* **Assignment**:
Read through the lines below for the string "earned" and copy each one that has it.

* **Available data**:
◇ ◇ ◇ ◇ ◇

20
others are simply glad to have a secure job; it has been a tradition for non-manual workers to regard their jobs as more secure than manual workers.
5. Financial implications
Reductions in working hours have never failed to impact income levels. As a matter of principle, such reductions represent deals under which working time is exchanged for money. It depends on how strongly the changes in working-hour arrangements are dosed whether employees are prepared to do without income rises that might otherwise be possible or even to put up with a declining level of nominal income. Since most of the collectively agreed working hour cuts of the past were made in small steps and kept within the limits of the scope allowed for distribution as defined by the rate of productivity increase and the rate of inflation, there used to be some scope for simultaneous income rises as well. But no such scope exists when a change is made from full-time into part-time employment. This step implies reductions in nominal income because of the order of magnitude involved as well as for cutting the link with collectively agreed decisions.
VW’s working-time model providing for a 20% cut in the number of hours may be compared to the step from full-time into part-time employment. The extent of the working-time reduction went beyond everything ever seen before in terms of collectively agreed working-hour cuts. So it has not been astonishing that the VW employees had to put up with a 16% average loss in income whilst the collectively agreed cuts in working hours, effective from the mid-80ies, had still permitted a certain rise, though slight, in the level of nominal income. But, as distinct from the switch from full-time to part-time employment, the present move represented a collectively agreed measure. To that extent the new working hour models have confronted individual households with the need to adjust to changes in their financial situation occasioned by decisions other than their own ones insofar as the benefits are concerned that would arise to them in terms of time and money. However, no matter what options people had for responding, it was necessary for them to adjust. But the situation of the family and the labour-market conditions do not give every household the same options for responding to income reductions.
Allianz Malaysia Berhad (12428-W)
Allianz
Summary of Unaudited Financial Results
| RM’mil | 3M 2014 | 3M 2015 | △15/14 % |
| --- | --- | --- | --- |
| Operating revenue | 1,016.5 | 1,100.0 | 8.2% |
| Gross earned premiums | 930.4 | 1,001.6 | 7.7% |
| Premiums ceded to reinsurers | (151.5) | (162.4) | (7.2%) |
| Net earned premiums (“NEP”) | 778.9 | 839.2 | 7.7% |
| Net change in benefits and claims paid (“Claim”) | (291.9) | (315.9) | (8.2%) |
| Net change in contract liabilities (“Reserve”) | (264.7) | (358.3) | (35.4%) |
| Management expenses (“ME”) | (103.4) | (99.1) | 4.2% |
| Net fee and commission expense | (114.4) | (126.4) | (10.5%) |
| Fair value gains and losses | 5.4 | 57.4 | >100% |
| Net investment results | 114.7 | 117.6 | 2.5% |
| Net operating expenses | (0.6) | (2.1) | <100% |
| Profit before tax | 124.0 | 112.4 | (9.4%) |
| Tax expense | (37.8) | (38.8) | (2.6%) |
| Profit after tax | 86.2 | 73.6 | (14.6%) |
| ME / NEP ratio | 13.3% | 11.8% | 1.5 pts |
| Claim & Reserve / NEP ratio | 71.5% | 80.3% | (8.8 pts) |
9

◇ ◇ ◇ ◇ ◇

* **Result for this task**:
| Gross earned premiums | 930.4 | 1,001.6 | 7.7% |
| Net earned premiums (“NEP”) | 778.9 | 839.2 | 7.7% |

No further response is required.